A few people had commented on Facebook posts, a couple posted on my wall and a few sent me private messages. About 10 hours after the fact I saw this message:
“Hey Beth . . . I haven’t commented on any of your posts re: your beloved cat, but I just wanted to say I’m thinking of you. I can’t make anything better and I can’t imagine how tough this has been, but I’ve thought about you a lot over the weekend and today.”
Finally, I let myself cry, long and hard. I curled up on the couch, making sounds people shouldn’t make, prompting the Lab assistant to come and lick my elbow in an attempt to comfort me.
Most of my tears were for my beloved companion. This traced back to the first minutes I met him, when he bolted forward from his owner’s arms in their tiny apartment to bite me lightly on the nose, of all things, and John said he understood if I wanted to back out. I was freaked out but I understood I likely was this cat’s last chance, as no one else had been stepping forward after two public appeals to rescue him in this family move the new landlords would not allow him to make.
The first 24 hours were a heavy challenge – complete with hiding behind the bed, yowling and swiping with claws – but I never looked back. He became a true companion animal. If I went upstairs to change an alarm clock or put away clothes, he followed. In recent times, as I camped on the couch to work, he took up his station behind my shoulder (like the photo below).
In Gizmo’s last minute, we were as we had been so many times, with me nuzzling his head and him marking my chin in return. Seconds later he was gone, and there will be a hole in my heart forever.
Some of my tears, I have to admit, were for me. I have almost made a point of withdrawing from the physical world, growing more and more selective about my ventures into it. The volunteer obligation I have in mid-June likely will be my last for the year, as I turn partly toward my writing, and partly just away from a world I find draining.
But for this occasion, I was not withdrawn. I told people on Facebook, where I only connect to people I know in real life, about the Friday diagnosis. I posted a goodbye photo of me holding him Sunday (the one at the top of this post), and another note later Monday when I had been immersed in work and for a second looked up, expecting him to be there. I thanked my friends then for their support, saying it had meant a great deal to me.
What I did not say was how humbling it was. As much as I wish sometimes not to need people, on occasion I do, and they were incredibly quick to rush in with their virtual hugs.
“First time today I looked up from submersion in work and wondered where my cat was.
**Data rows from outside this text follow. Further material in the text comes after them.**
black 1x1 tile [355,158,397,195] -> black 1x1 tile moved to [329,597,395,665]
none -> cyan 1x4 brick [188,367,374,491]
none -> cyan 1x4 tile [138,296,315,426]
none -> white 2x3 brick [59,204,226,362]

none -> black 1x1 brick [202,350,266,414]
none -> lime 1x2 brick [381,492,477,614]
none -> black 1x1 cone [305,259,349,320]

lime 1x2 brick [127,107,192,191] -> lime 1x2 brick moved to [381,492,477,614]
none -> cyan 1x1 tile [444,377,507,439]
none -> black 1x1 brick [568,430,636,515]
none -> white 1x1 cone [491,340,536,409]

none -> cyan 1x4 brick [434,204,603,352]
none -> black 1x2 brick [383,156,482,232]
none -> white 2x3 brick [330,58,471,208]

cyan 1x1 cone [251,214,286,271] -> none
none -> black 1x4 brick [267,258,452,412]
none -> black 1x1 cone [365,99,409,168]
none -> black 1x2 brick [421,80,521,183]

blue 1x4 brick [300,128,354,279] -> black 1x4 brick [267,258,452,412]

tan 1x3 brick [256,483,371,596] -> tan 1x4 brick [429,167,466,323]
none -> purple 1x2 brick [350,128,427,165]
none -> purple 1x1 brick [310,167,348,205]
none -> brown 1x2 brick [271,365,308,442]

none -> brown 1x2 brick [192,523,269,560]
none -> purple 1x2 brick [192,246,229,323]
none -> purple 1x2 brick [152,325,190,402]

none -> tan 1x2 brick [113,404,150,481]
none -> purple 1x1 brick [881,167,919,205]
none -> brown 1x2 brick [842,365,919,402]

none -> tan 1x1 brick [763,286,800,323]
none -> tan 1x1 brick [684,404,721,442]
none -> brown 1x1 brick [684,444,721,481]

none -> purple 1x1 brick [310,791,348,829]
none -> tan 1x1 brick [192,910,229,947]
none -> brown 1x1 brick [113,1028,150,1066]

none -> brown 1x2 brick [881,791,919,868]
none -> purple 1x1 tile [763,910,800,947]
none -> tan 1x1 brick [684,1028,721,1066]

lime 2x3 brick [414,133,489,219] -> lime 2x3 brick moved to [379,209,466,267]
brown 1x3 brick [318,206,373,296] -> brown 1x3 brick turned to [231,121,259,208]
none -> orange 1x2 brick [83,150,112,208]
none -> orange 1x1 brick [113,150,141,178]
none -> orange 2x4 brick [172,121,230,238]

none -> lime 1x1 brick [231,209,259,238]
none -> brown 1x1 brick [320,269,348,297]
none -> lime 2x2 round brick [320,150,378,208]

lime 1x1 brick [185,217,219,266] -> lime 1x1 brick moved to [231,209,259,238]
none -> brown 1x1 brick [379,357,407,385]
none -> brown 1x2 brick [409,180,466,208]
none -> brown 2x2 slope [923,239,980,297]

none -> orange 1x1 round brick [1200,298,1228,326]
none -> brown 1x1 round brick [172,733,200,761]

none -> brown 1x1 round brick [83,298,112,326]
Damn,” I said, around 6:30.
“I don’t care about cats, but I do like you a lot. Sorry for your loss,” a friend of 20 years replied. “It’s difficult to stop looking for them. Hug up the faithful lab assistant,” said another friend who never has seen Maggie in person, but is aware of the key role she plays in my daily existence.
One of my sisters pointed out that our late cats could pal around together now, and a friend told me about Saint Gertrude of Nivelles, “the patron of cats and those who love them.” (We Catholics, we’re into saints and intercession, so we only bother God with the really big stuff.)
I do not feel worthy of this outpouring, but I treasure it. As I crawl farther into my rabbit hole, I promise not to forget the people outside.
I asked, they answered. I don’t have to understand, just appreciate. And I do, from the bottom of my heart, I do.